Lorenzo Guadagnucci è un giornalista piuttosto noto, lavora per QN e ha una rubrica fissa su Altreconomia, ha scritto diversi libri, alcuni dei quali sul G8 di Genova 2001, al quale partecipò come giornalista, fu picchiato e arrestato durante l’irruzione alla Scuola Diaz e ricoverato all’ospedale di Genova.

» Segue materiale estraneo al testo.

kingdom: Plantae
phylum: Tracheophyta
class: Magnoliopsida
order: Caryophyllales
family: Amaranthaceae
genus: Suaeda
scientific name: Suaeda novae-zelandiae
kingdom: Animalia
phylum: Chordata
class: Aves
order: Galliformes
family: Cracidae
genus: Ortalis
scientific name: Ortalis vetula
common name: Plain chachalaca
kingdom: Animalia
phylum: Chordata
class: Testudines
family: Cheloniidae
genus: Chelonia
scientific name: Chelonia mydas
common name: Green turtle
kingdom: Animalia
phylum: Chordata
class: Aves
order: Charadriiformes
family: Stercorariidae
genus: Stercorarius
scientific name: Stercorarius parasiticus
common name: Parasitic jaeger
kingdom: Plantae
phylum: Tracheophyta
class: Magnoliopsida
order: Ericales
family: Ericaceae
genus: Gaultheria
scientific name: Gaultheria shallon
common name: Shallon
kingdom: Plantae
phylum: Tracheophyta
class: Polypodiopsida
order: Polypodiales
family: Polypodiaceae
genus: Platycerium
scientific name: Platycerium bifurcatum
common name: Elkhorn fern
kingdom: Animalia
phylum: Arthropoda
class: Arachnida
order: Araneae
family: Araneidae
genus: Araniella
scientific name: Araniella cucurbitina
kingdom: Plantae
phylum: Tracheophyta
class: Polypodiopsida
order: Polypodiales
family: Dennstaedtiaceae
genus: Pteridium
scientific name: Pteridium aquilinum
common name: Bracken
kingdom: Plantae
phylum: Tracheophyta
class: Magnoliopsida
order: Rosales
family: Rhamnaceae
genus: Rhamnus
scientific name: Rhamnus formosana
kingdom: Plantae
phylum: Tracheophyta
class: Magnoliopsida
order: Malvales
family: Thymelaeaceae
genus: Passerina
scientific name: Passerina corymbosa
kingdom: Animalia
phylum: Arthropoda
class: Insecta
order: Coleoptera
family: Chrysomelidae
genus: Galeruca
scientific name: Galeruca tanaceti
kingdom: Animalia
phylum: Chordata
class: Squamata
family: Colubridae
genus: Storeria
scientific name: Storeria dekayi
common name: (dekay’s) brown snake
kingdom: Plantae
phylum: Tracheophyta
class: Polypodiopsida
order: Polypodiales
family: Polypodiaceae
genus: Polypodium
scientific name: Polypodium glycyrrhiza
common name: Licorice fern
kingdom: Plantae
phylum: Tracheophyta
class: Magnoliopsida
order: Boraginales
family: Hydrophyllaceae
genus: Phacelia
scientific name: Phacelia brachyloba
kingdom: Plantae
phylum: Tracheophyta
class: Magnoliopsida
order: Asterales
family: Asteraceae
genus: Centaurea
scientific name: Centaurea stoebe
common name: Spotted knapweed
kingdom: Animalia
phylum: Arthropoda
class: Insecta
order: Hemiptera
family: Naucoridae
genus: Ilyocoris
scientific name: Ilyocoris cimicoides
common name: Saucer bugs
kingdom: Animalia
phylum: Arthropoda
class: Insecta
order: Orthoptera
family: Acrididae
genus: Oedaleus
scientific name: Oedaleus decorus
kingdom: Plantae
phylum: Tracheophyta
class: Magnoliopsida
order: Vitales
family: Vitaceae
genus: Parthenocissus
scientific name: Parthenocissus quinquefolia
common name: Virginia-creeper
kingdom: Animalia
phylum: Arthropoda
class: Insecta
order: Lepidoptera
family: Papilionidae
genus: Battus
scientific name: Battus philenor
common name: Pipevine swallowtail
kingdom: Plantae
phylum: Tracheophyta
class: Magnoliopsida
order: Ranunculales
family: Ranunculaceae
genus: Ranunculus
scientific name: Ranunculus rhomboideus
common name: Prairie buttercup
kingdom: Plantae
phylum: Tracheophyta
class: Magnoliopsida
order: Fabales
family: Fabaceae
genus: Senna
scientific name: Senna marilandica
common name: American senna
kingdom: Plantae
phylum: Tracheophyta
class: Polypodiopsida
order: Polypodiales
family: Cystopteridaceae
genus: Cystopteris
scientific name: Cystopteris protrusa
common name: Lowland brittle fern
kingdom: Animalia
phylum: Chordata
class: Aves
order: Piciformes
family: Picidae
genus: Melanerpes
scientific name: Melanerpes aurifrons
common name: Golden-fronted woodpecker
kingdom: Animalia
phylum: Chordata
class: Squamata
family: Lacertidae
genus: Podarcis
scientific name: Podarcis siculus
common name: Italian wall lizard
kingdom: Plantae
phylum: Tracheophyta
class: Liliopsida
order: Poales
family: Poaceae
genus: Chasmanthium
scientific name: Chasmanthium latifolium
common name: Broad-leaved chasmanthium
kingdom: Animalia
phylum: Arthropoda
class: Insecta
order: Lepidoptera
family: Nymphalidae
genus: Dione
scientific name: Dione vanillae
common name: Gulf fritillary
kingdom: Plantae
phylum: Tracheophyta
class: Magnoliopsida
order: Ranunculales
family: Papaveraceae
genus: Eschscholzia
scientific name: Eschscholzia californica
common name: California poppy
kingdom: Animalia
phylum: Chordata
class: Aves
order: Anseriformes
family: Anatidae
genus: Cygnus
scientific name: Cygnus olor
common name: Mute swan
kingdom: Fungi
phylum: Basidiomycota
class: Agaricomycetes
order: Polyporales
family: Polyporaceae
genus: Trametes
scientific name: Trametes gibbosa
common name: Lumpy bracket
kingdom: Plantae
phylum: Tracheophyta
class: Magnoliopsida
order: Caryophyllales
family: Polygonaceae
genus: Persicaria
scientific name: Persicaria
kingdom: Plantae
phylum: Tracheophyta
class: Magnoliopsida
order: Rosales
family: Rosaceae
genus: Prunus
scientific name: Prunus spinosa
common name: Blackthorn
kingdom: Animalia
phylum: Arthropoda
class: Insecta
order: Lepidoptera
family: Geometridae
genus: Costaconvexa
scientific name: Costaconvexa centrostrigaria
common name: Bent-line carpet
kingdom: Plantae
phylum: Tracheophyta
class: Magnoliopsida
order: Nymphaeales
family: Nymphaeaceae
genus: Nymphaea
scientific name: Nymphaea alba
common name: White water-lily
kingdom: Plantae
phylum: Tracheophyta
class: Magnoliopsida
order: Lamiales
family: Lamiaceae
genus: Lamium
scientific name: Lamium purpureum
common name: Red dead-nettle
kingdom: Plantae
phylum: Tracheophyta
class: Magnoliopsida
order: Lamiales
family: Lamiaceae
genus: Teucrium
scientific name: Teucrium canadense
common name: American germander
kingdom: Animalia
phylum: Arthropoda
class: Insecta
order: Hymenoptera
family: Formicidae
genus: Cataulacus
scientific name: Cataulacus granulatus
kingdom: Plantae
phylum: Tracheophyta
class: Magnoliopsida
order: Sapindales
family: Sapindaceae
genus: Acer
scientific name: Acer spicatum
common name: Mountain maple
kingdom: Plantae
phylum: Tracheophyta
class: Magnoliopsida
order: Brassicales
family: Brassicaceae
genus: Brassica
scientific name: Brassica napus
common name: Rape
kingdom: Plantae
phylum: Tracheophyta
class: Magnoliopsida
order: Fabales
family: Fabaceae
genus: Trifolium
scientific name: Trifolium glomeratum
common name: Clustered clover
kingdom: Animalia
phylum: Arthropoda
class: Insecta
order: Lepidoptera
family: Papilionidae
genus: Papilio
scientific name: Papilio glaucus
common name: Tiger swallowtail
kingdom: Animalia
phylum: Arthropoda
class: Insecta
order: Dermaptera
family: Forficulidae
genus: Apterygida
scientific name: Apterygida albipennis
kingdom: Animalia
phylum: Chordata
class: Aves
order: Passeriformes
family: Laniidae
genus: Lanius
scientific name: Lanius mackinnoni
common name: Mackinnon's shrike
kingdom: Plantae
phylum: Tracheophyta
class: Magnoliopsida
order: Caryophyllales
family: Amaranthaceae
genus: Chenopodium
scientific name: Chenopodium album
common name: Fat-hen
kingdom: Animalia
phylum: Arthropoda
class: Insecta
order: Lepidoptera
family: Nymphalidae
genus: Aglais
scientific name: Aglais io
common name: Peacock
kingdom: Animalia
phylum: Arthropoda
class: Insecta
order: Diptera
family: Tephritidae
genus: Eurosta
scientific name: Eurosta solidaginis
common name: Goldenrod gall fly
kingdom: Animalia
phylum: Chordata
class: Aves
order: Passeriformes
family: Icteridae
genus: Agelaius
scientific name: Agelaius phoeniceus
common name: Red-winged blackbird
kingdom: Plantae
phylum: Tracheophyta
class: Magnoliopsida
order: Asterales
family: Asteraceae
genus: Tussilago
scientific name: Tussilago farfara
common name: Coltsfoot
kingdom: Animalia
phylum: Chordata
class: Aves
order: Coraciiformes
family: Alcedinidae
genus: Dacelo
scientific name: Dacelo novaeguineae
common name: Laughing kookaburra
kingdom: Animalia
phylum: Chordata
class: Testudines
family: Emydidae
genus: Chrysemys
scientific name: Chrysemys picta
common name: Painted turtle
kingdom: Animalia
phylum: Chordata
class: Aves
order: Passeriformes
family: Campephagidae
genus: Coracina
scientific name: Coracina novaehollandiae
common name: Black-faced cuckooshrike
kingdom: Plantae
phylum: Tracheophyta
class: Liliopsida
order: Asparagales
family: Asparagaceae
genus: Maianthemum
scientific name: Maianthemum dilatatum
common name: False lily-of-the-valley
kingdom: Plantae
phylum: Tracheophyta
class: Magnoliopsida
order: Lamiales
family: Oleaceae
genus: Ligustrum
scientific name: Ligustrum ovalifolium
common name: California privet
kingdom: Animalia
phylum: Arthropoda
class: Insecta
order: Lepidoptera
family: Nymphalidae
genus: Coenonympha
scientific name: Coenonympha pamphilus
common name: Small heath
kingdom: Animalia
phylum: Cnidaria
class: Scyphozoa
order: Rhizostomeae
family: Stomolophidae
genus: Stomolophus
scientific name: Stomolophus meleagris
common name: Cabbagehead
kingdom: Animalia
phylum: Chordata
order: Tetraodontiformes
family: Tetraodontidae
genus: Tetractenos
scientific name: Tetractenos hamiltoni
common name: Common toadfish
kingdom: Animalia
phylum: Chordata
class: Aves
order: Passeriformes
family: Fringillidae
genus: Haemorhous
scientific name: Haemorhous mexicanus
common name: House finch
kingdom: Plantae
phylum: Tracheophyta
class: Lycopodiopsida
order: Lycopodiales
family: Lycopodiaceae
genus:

Altri libri ha scritto sulla Resistenza e su altri argomenti. Questo suo ultimo volume riprende, a venticinque anni di distanza, il tema del G8, non tanto e non solo per parlare delle aggressioni da parte delle forze dell’ordine nei confronti dei manifestanti, in quella che Amnesty International definì “la più grave violazione dei diritti umani in un paese occidentale dopo la fine della Seconda guerra mondiale”.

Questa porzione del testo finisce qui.